(Records from a collection)
━━━
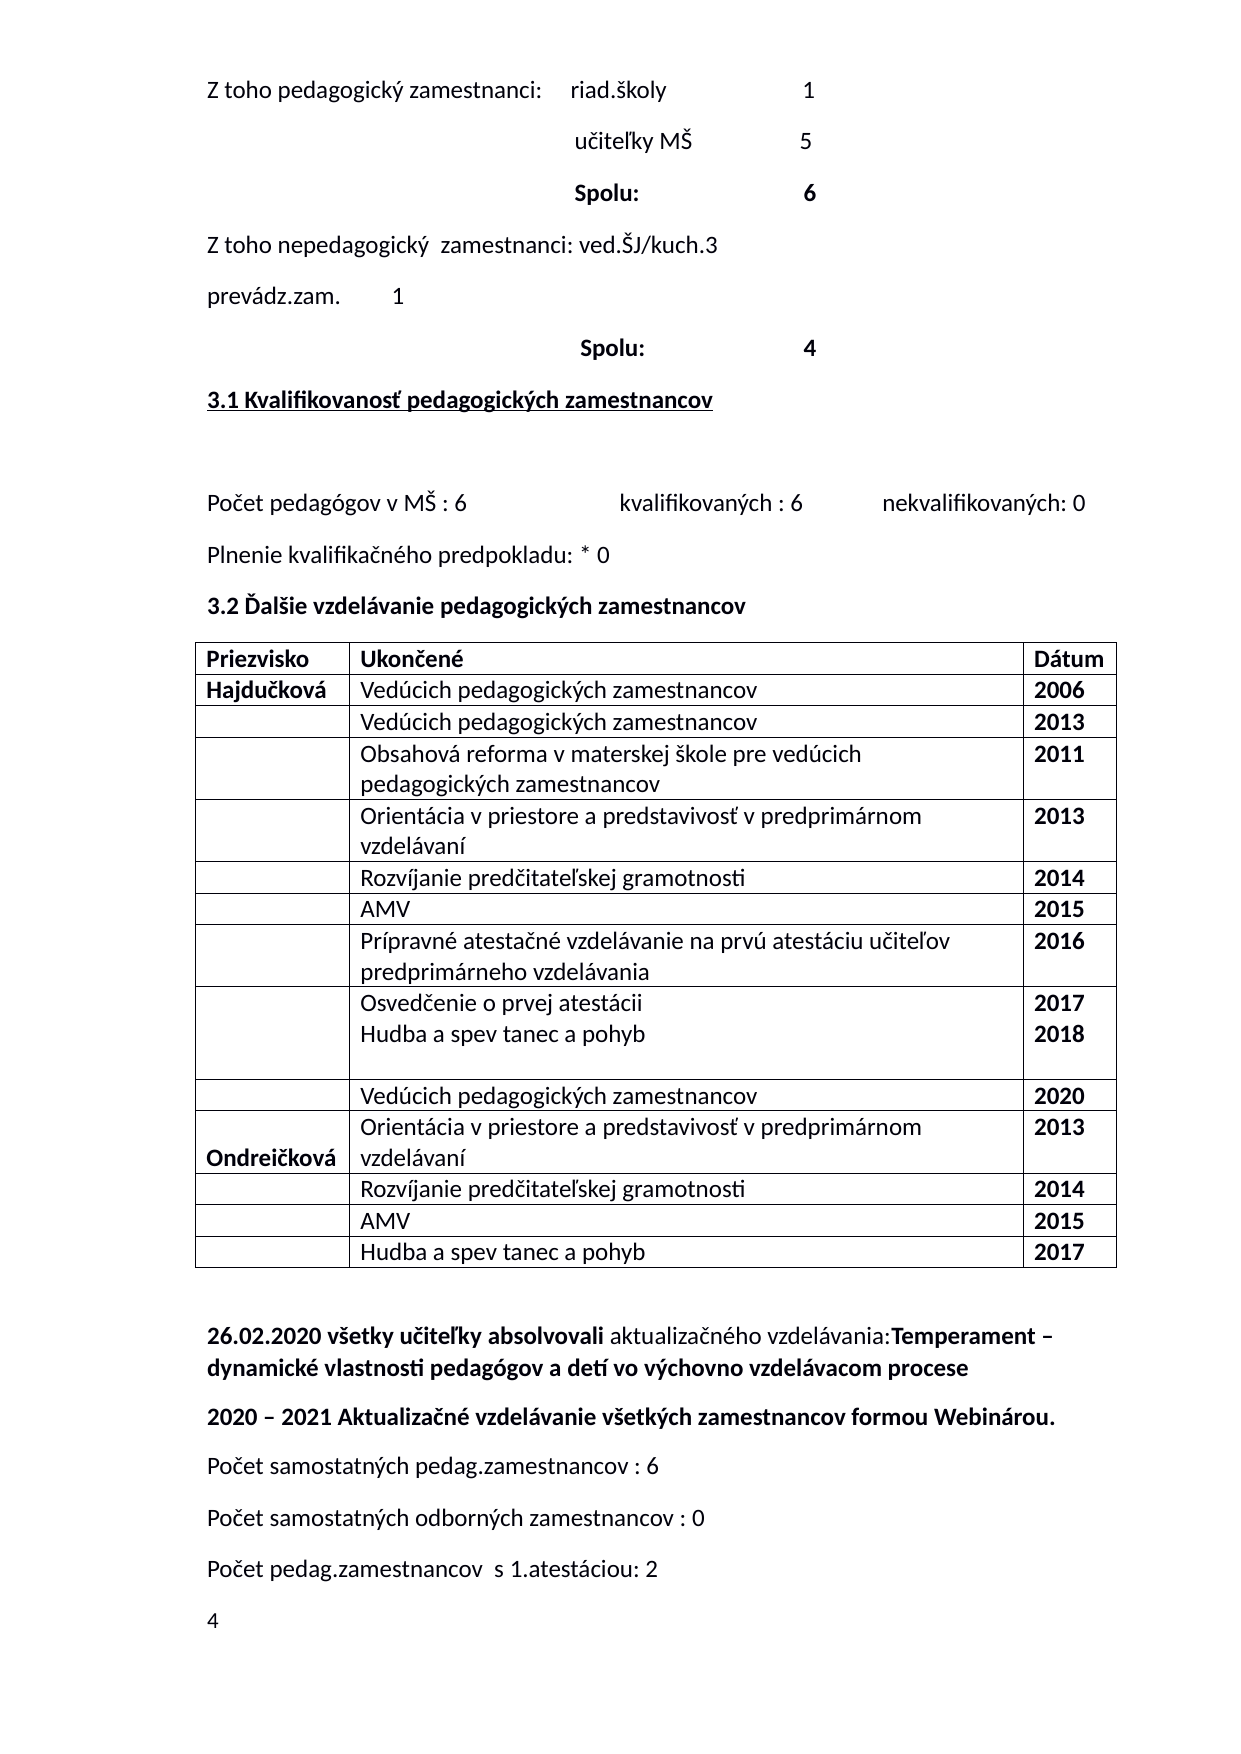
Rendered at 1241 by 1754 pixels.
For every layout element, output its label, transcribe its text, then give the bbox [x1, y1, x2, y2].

text 3.2 Ďalšie vzdelávanie pedagogických zamestnancov [207, 590, 1092, 621]
table_cell [196, 1237, 349, 1267]
table_cell 2015 [1024, 894, 1116, 924]
text Počet samostatných odborných zamestnancov : 0 [207, 1502, 1092, 1532]
table_cell AMV [350, 894, 1023, 924]
text učiteľky MŠ 5 [207, 125, 1092, 156]
text prevádz.zam. 1 [207, 280, 1092, 311]
table_header Priezvisko [196, 643, 349, 674]
table_cell 2014 [1024, 1174, 1116, 1204]
table_cell Vedúcich pedagogických zamestnancov [350, 1080, 1023, 1110]
text Počet samostatných pedag.zamestnancov : 6 [207, 1450, 1092, 1481]
table_cell 2013 [1024, 800, 1116, 861]
table_cell Orientácia v priestore a predstavivosť v predprimárnom vzdelávaní [350, 800, 1023, 861]
text 26.02.2020 všetky učiteľky absolvovali aktualizačného vzdelávania:Temperament – dynamické vlastnosti pedagógov a detí vo výchovno vzdelávacom procese [207, 1320, 1092, 1383]
text Spolu: 6 [207, 177, 1092, 208]
table_header Ukončené [350, 643, 1023, 674]
table_cell Hudba a spev tanec a pohyb [350, 1237, 1023, 1267]
text 2020 – 2021 Aktualizačné vzdelávanie všetkých zamestnancov formou Webinárou. [207, 1401, 1092, 1432]
table_cell Vedúcich pedagogických zamestnancov [350, 706, 1023, 737]
text Počet pedagógov v MŠ : 6 kvalifikovaných : 6 nekvalifikovaných: 0 [207, 487, 1092, 518]
table_cell 2017 [1024, 1237, 1116, 1267]
table_cell [196, 862, 349, 892]
table_header Dátum [1024, 643, 1116, 674]
table_cell Vedúcich pedagogických zamestnancov [350, 675, 1023, 705]
table_cell [196, 706, 349, 737]
table_cell [196, 1174, 349, 1204]
table_cell [196, 1080, 349, 1110]
table_cell [196, 800, 349, 861]
table_cell AMV [350, 1205, 1023, 1236]
table_cell [196, 925, 349, 986]
table_cell [196, 894, 349, 924]
text Plnenie kvalifikačného predpokladu: * 0 [207, 539, 1092, 569]
table_cell 2011 [1024, 738, 1116, 799]
text 3.1 Kvalifikovanosť pedagogických zamestnancov [207, 384, 1092, 414]
table_cell [196, 738, 349, 799]
table_cell 2015 [1024, 1205, 1116, 1236]
table_cell Rozvíjanie predčitateľskej gramotnosti [350, 862, 1023, 892]
table_cell Ondreičková [196, 1111, 349, 1172]
table_cell Orientácia v priestore a predstavivosť v predprimárnom vzdelávaní [350, 1111, 1023, 1172]
table_cell 2006 [1024, 675, 1116, 705]
table_cell 2020 [1024, 1080, 1116, 1110]
text Z toho nepedagogický zamestnanci: ved.ŠJ/kuch.3 [207, 229, 1092, 259]
table_cell 2017 2018 [1024, 987, 1116, 1079]
table_cell [196, 1205, 349, 1236]
table_cell Hajdučková [196, 675, 349, 705]
text Z toho pedagogický zamestnanci: riad.školy 1 [207, 74, 1092, 104]
text Počet pedag.zamestnancov s 1.atestáciou: 2 [207, 1553, 1092, 1584]
table_cell 2013 [1024, 706, 1116, 737]
table_cell Obsahová reforma v materskej škole pre vedúcich pedagogických zamestnancov [350, 738, 1023, 799]
table_cell 2013 [1024, 1111, 1116, 1172]
table_cell Rozvíjanie predčitateľskej gramotnosti [350, 1174, 1023, 1204]
text Spolu: 4 [207, 332, 1092, 363]
table_cell Osvedčenie o prvej atestácii Hudba a spev tanec a pohyb [350, 987, 1023, 1079]
table_cell Prípravné atestačné vzdelávanie na prvú atestáciu učiteľov predprimárneho vzdelávania [350, 925, 1023, 986]
table_cell [196, 987, 349, 1079]
table_cell 2016 [1024, 925, 1116, 986]
table_cell 2014 [1024, 862, 1116, 892]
━━━
Transcribe the whole listing above line for line, leaving out the picture.

Rendered at 1241 by 1754 pixels.
For every layout element, output its label, transcribe its text, then give the bbox [x1, y1, x2, y2].

text 3.2 Ďalšie vzdelávanie pedagogických zamestnancov [207, 590, 1092, 621]
table_cell [196, 1237, 349, 1267]
table_cell 2015 [1024, 894, 1116, 924]
text Počet samostatných odborných zamestnancov : 0 [207, 1502, 1092, 1532]
table_cell AMV [350, 894, 1023, 924]
text učiteľky MŠ 5 [207, 125, 1092, 156]
text prevádz.zam. 1 [207, 280, 1092, 311]
table_header Priezvisko [196, 643, 349, 674]
table_cell 2014 [1024, 1174, 1116, 1204]
table_cell Vedúcich pedagogických zamestnancov [350, 1080, 1023, 1110]
text Počet samostatných pedag.zamestnancov : 6 [207, 1450, 1092, 1481]
table_cell 2013 [1024, 800, 1116, 861]
table_cell Orientácia v priestore a predstavivosť v predprimárnom vzdelávaní [350, 800, 1023, 861]
text 26.02.2020 všetky učiteľky absolvovali aktualizačného vzdelávania:Temperament – dynamické vlastnosti pedagógov a detí vo výchovno vzdelávacom procese [207, 1320, 1092, 1383]
text Spolu: 6 [207, 177, 1092, 208]
table_header Ukončené [350, 643, 1023, 674]
table_cell Hudba a spev tanec a pohyb [350, 1237, 1023, 1267]
text 2020 – 2021 Aktualizačné vzdelávanie všetkých zamestnancov formou Webinárou. [207, 1401, 1092, 1432]
table_cell Vedúcich pedagogických zamestnancov [350, 706, 1023, 737]
text Počet pedagógov v MŠ : 6 kvalifikovaných : 6 nekvalifikovaných: 0 [207, 487, 1092, 518]
table_cell 2017 [1024, 1237, 1116, 1267]
table_cell [196, 862, 349, 892]
table_header Dátum [1024, 643, 1116, 674]
table_cell Vedúcich pedagogických zamestnancov [350, 675, 1023, 705]
table_cell [196, 706, 349, 737]
table_cell [196, 1174, 349, 1204]
table_cell [196, 1080, 349, 1110]
table_cell [196, 800, 349, 861]
table_cell AMV [350, 1205, 1023, 1236]
table_cell [196, 925, 349, 986]
table_cell [196, 894, 349, 924]
text Plnenie kvalifikačného predpokladu: * 0 [207, 539, 1092, 569]
table_cell 2011 [1024, 738, 1116, 799]
text 3.1 Kvalifikovanosť pedagogických zamestnancov [207, 384, 1092, 414]
table_cell [196, 738, 349, 799]
table_cell 2015 [1024, 1205, 1116, 1236]
table_cell Rozvíjanie predčitateľskej gramotnosti [350, 862, 1023, 892]
table_cell Ondreičková [196, 1111, 349, 1172]
table_cell Orientácia v priestore a predstavivosť v predprimárnom vzdelávaní [350, 1111, 1023, 1172]
table_cell 2006 [1024, 675, 1116, 705]
table_cell 2020 [1024, 1080, 1116, 1110]
text Z toho nepedagogický zamestnanci: ved.ŠJ/kuch.3 [207, 229, 1092, 259]
table_cell 2017 2018 [1024, 987, 1116, 1079]
table_cell [196, 1205, 349, 1236]
table_cell Hajdučková [196, 675, 349, 705]
text Z toho pedagogický zamestnanci: riad.školy 1 [207, 74, 1092, 104]
text Počet pedag.zamestnancov s 1.atestáciou: 2 [207, 1553, 1092, 1584]
table_cell 2013 [1024, 706, 1116, 737]
table_cell Obsahová reforma v materskej škole pre vedúcich pedagogických zamestnancov [350, 738, 1023, 799]
table_cell 2013 [1024, 1111, 1116, 1172]
table_cell Rozvíjanie predčitateľskej gramotnosti [350, 1174, 1023, 1204]
text Spolu: 4 [207, 332, 1092, 363]
table_cell Osvedčenie o prvej atestácii Hudba a spev tanec a pohyb [350, 987, 1023, 1079]
table_cell Prípravné atestačné vzdelávanie na prvú atestáciu učiteľov predprimárneho vzdelávania [350, 925, 1023, 986]
table_cell [196, 987, 349, 1079]
table_cell 2016 [1024, 925, 1116, 986]
table_cell 2014 [1024, 862, 1116, 892]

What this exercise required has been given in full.